THE INPUT:
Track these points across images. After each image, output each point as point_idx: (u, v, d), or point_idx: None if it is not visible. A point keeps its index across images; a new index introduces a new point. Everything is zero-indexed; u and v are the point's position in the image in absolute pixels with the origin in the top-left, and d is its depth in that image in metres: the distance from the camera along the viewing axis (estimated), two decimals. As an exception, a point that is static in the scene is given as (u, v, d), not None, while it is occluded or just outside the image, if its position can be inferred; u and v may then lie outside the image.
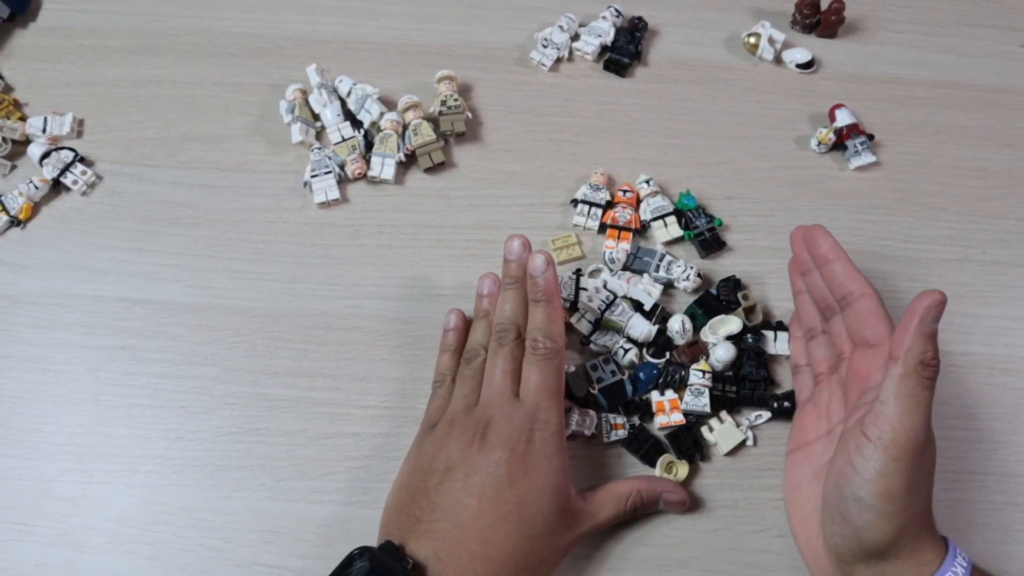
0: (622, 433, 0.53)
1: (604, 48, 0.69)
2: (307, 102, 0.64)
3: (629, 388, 0.54)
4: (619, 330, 0.56)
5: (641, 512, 0.50)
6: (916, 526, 0.42)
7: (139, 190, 0.62)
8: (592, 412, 0.53)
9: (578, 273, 0.58)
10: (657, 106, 0.67)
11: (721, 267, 0.60)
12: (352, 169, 0.61)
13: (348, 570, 0.41)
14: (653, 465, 0.52)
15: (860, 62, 0.70)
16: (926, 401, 0.42)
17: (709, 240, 0.59)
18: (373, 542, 0.44)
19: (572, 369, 0.55)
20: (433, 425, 0.49)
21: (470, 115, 0.64)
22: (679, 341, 0.55)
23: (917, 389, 0.42)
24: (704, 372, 0.54)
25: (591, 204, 0.60)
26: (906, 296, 0.59)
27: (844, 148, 0.64)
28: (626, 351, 0.55)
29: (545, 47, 0.68)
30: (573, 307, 0.57)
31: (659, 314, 0.56)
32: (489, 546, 0.43)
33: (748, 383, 0.54)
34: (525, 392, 0.48)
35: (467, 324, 0.55)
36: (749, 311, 0.56)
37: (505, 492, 0.44)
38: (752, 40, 0.68)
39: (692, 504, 0.52)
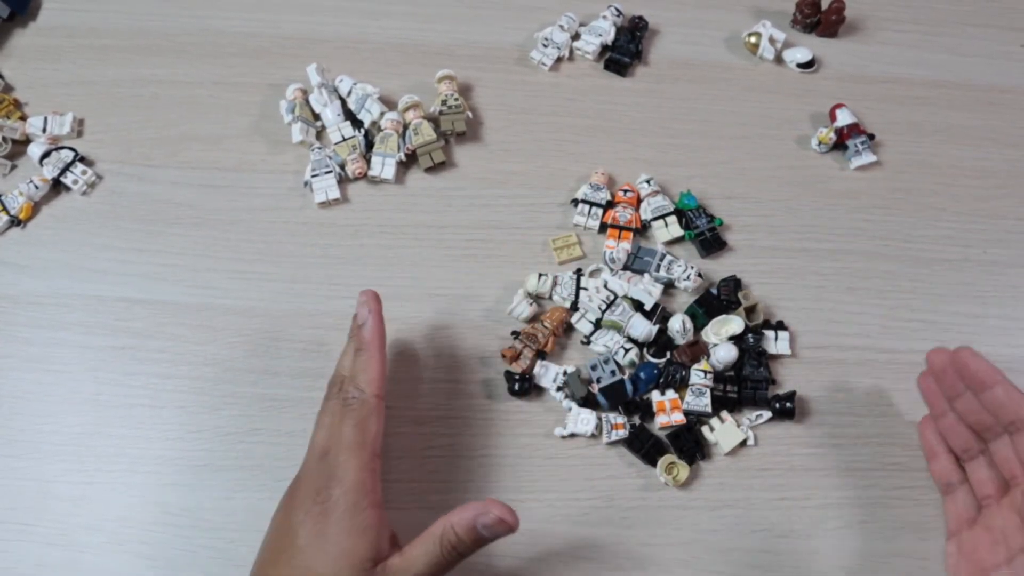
0: (623, 433, 0.53)
1: (605, 48, 0.69)
2: (307, 102, 0.64)
3: (630, 388, 0.54)
4: (620, 330, 0.56)
5: (465, 550, 0.42)
6: None
7: (139, 190, 0.62)
8: (592, 412, 0.53)
9: (579, 273, 0.58)
10: (658, 106, 0.67)
11: (722, 267, 0.60)
12: (352, 169, 0.61)
13: None
14: (654, 464, 0.52)
15: (861, 62, 0.70)
16: None
17: (710, 240, 0.59)
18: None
19: (572, 369, 0.55)
20: None
21: (470, 115, 0.64)
22: (680, 341, 0.55)
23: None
24: (705, 372, 0.54)
25: (592, 204, 0.60)
26: (907, 295, 0.59)
27: (845, 148, 0.64)
28: (627, 351, 0.55)
29: (545, 46, 0.68)
30: (573, 307, 0.57)
31: (659, 314, 0.56)
32: None
33: (749, 383, 0.54)
34: (331, 447, 0.45)
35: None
36: (750, 311, 0.56)
37: (296, 558, 0.41)
38: (753, 40, 0.68)
39: (692, 504, 0.52)
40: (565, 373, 0.54)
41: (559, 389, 0.54)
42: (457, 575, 0.49)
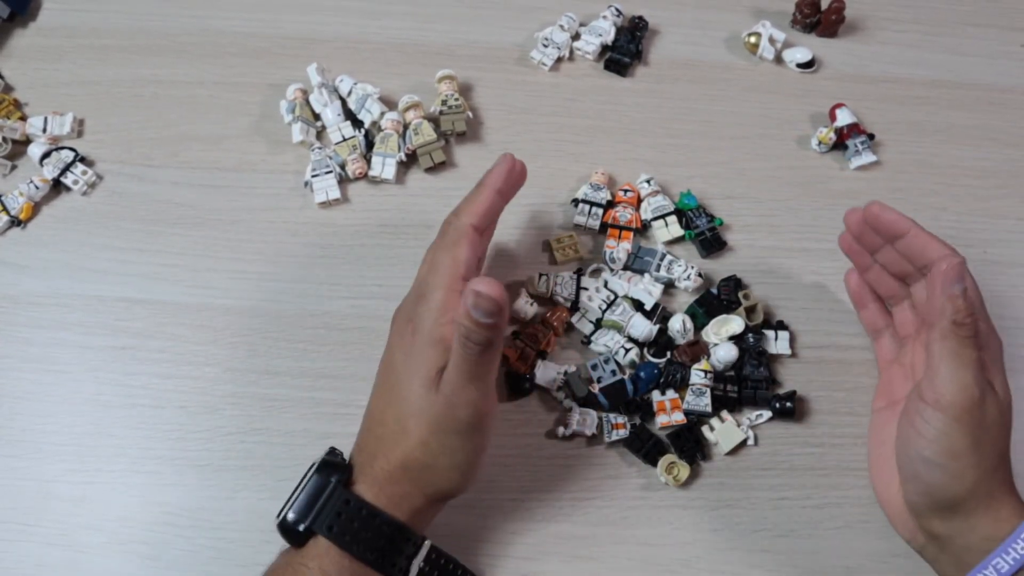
0: (623, 433, 0.53)
1: (605, 48, 0.69)
2: (308, 102, 0.64)
3: (630, 388, 0.54)
4: (620, 330, 0.56)
5: (478, 337, 0.41)
6: (989, 482, 0.44)
7: (139, 190, 0.62)
8: (592, 412, 0.53)
9: (579, 272, 0.58)
10: (658, 106, 0.67)
11: (722, 267, 0.60)
12: (353, 169, 0.61)
13: (304, 477, 0.45)
14: (654, 464, 0.52)
15: (860, 62, 0.70)
16: (971, 358, 0.44)
17: (710, 240, 0.59)
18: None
19: (573, 369, 0.55)
20: None
21: (471, 115, 0.64)
22: (680, 341, 0.55)
23: (959, 348, 0.44)
24: (705, 372, 0.54)
25: (592, 204, 0.60)
26: (907, 296, 0.59)
27: (845, 148, 0.64)
28: (627, 351, 0.55)
29: (546, 47, 0.68)
30: (574, 307, 0.57)
31: (659, 314, 0.56)
32: (380, 427, 0.45)
33: (749, 383, 0.54)
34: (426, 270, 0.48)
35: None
36: (750, 311, 0.56)
37: (392, 376, 0.46)
38: (752, 40, 0.69)
39: (693, 504, 0.52)
40: (566, 373, 0.54)
41: (559, 388, 0.54)
42: None
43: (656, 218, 0.60)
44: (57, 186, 0.61)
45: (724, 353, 0.54)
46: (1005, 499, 0.44)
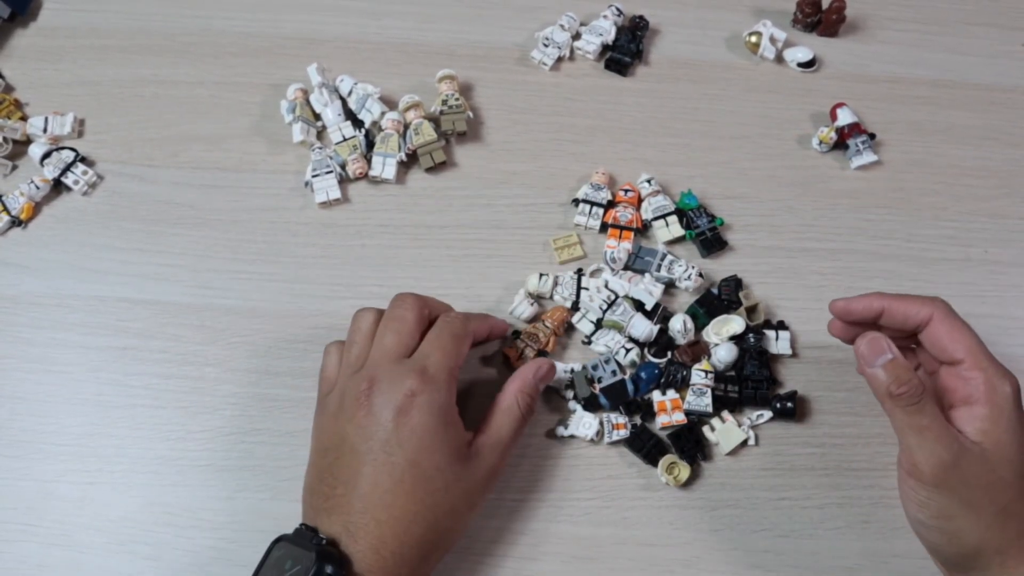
0: (624, 433, 0.53)
1: (605, 47, 0.69)
2: (308, 102, 0.64)
3: (631, 388, 0.54)
4: (621, 330, 0.56)
5: (535, 405, 0.51)
6: (996, 538, 0.42)
7: (140, 190, 0.62)
8: (594, 416, 0.53)
9: (580, 273, 0.58)
10: (658, 105, 0.67)
11: (722, 267, 0.60)
12: (353, 169, 0.61)
13: (266, 559, 0.42)
14: (655, 464, 0.52)
15: (861, 61, 0.70)
16: (922, 424, 0.42)
17: (710, 239, 0.59)
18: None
19: (579, 367, 0.55)
20: (326, 395, 0.49)
21: (471, 114, 0.64)
22: (681, 341, 0.55)
23: (908, 418, 0.42)
24: (706, 372, 0.54)
25: (592, 204, 0.60)
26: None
27: (845, 147, 0.64)
28: (628, 351, 0.55)
29: (546, 46, 0.68)
30: (575, 307, 0.57)
31: (660, 314, 0.56)
32: (392, 510, 0.43)
33: (750, 383, 0.54)
34: (418, 350, 0.48)
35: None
36: (751, 311, 0.56)
37: (396, 455, 0.44)
38: (753, 39, 0.68)
39: (693, 504, 0.52)
40: (572, 371, 0.54)
41: (567, 387, 0.54)
42: (457, 574, 0.50)
43: (657, 218, 0.60)
44: (58, 186, 0.61)
45: (725, 353, 0.54)
46: (1020, 555, 0.42)
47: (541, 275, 0.57)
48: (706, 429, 0.54)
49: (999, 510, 0.42)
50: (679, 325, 0.55)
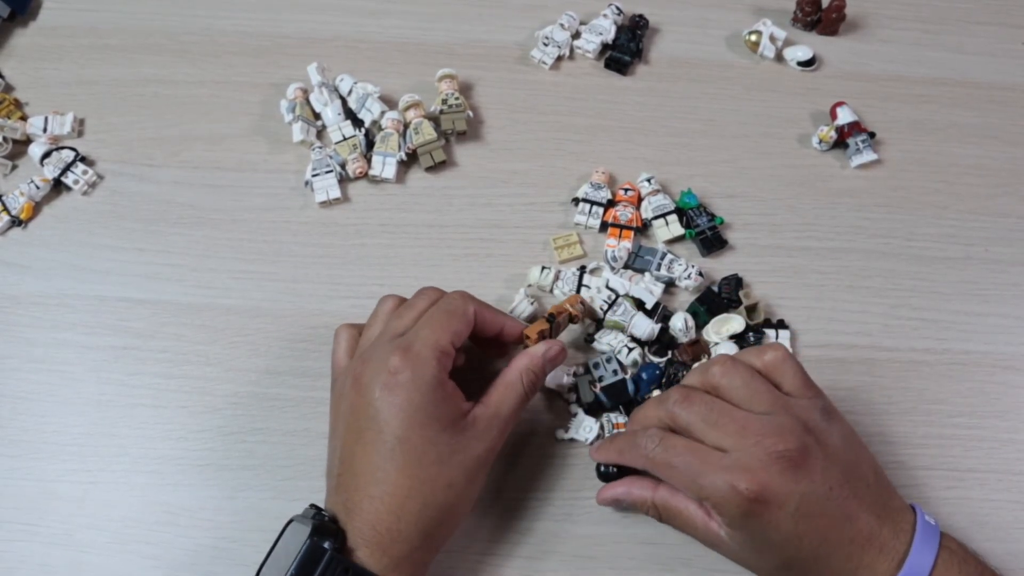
0: (624, 432, 0.53)
1: (605, 46, 0.69)
2: (308, 101, 0.64)
3: (631, 388, 0.54)
4: (622, 329, 0.56)
5: (539, 384, 0.49)
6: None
7: (140, 190, 0.62)
8: (594, 423, 0.53)
9: (582, 270, 0.58)
10: (658, 104, 0.66)
11: (723, 266, 0.60)
12: (353, 168, 0.61)
13: (279, 540, 0.43)
14: (655, 464, 0.52)
15: (861, 60, 0.70)
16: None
17: (710, 239, 0.59)
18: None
19: (582, 371, 0.55)
20: (335, 379, 0.50)
21: (471, 114, 0.64)
22: (682, 339, 0.55)
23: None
24: (706, 371, 0.54)
25: (592, 203, 0.60)
26: (908, 294, 0.59)
27: (845, 146, 0.64)
28: (629, 350, 0.55)
29: (546, 45, 0.68)
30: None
31: (660, 313, 0.56)
32: (385, 486, 0.43)
33: (750, 382, 0.54)
34: (411, 330, 0.47)
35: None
36: (751, 310, 0.56)
37: (385, 432, 0.44)
38: (753, 38, 0.68)
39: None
40: (575, 375, 0.54)
41: (570, 390, 0.54)
42: (457, 574, 0.50)
43: (657, 217, 0.60)
44: (58, 186, 0.61)
45: (725, 352, 0.54)
46: None
47: (543, 268, 0.57)
48: (706, 428, 0.54)
49: (801, 572, 0.44)
50: (680, 324, 0.55)
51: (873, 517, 0.43)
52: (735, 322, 0.55)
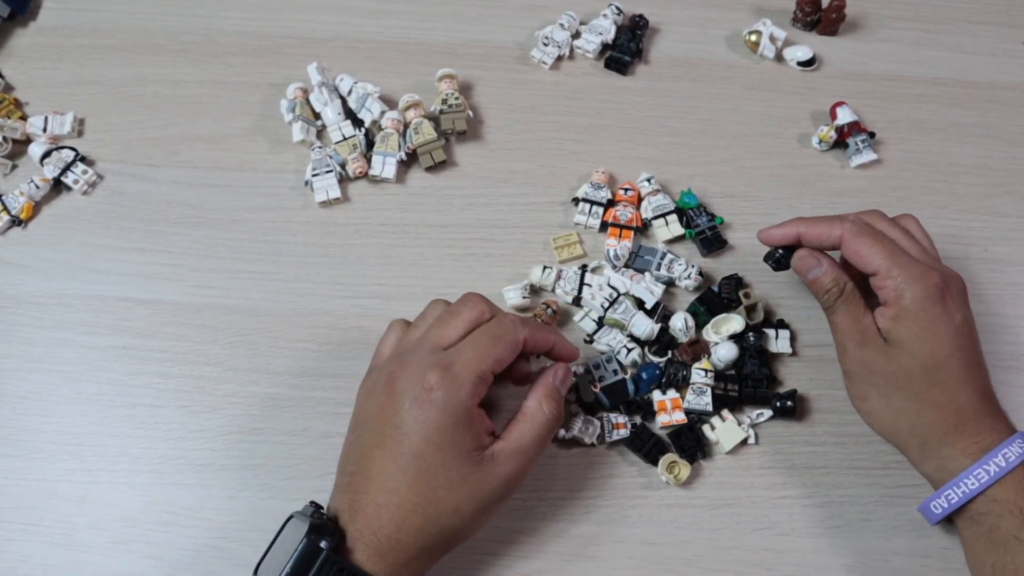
0: (624, 432, 0.53)
1: (605, 46, 0.69)
2: (308, 101, 0.64)
3: (631, 387, 0.54)
4: (622, 328, 0.56)
5: (561, 407, 0.48)
6: (937, 427, 0.48)
7: (140, 189, 0.62)
8: (596, 421, 0.53)
9: (584, 269, 0.58)
10: (658, 104, 0.67)
11: (722, 266, 0.60)
12: (353, 168, 0.61)
13: (278, 537, 0.43)
14: (655, 464, 0.52)
15: (861, 60, 0.70)
16: (835, 322, 0.51)
17: (710, 238, 0.59)
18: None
19: (582, 371, 0.55)
20: (372, 370, 0.50)
21: (471, 114, 0.64)
22: (682, 339, 0.55)
23: (829, 316, 0.53)
24: (706, 371, 0.54)
25: (592, 203, 0.60)
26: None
27: (845, 146, 0.64)
28: (629, 350, 0.55)
29: (546, 45, 0.68)
30: (576, 302, 0.57)
31: (660, 312, 0.56)
32: (392, 496, 0.43)
33: (750, 382, 0.54)
34: (456, 346, 0.46)
35: None
36: (751, 309, 0.56)
37: (404, 444, 0.44)
38: (753, 38, 0.68)
39: (694, 503, 0.52)
40: (575, 375, 0.54)
41: (571, 390, 0.54)
42: (456, 574, 0.50)
43: (657, 217, 0.60)
44: (58, 185, 0.61)
45: (725, 352, 0.54)
46: (959, 441, 0.47)
47: (544, 267, 0.57)
48: (706, 428, 0.54)
49: (909, 396, 0.48)
50: (680, 323, 0.55)
51: (985, 394, 0.49)
52: (735, 322, 0.55)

WHAT TO DO:
Among the entries above, find the line with "0: (622, 433, 0.53)" and repeat exactly from there through the line with "41: (559, 389, 0.54)", leaving out the pictures.

ANSWER:
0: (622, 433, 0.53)
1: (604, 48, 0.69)
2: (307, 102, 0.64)
3: (629, 388, 0.54)
4: (619, 330, 0.56)
5: (641, 512, 0.50)
6: (916, 526, 0.42)
7: (139, 190, 0.62)
8: (592, 412, 0.53)
9: (578, 273, 0.58)
10: (657, 106, 0.67)
11: (721, 267, 0.60)
12: (352, 169, 0.61)
13: (348, 570, 0.41)
14: (653, 465, 0.52)
15: (860, 62, 0.70)
16: (926, 401, 0.42)
17: (709, 240, 0.59)
18: (373, 542, 0.44)
19: (572, 369, 0.55)
20: (433, 425, 0.49)
21: (470, 115, 0.64)
22: (679, 341, 0.55)
23: (917, 389, 0.42)
24: (704, 372, 0.54)
25: (591, 204, 0.60)
26: (906, 296, 0.59)
27: (844, 148, 0.64)
28: (626, 351, 0.55)
29: (545, 47, 0.68)
30: (573, 307, 0.57)
31: (659, 314, 0.56)
32: (489, 546, 0.43)
33: (748, 383, 0.54)
34: (525, 392, 0.48)
35: (467, 324, 0.55)
36: (749, 311, 0.56)
37: (505, 492, 0.44)
38: (752, 40, 0.68)
39: (692, 504, 0.52)
0: (623, 433, 0.53)
1: (605, 48, 0.69)
2: (307, 102, 0.64)
3: (630, 388, 0.54)
4: (620, 330, 0.56)
5: (465, 550, 0.42)
6: None
7: (139, 190, 0.62)
8: (592, 412, 0.53)
9: (579, 273, 0.58)
10: (658, 106, 0.67)
11: (722, 267, 0.60)
12: (352, 169, 0.61)
13: None
14: (654, 464, 0.52)
15: (861, 62, 0.70)
16: None
17: (710, 240, 0.59)
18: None
19: (572, 369, 0.55)
20: None
21: (470, 115, 0.64)
22: (680, 341, 0.55)
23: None
24: (705, 372, 0.54)
25: (592, 204, 0.60)
26: (907, 295, 0.59)
27: (845, 148, 0.64)
28: (627, 351, 0.55)
29: (545, 46, 0.68)
30: (573, 307, 0.57)
31: (659, 314, 0.56)
32: None
33: (749, 383, 0.54)
34: (331, 447, 0.45)
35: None
36: (750, 311, 0.56)
37: (296, 558, 0.41)
38: (753, 40, 0.68)
39: (692, 504, 0.52)
40: (565, 373, 0.54)
41: (559, 389, 0.54)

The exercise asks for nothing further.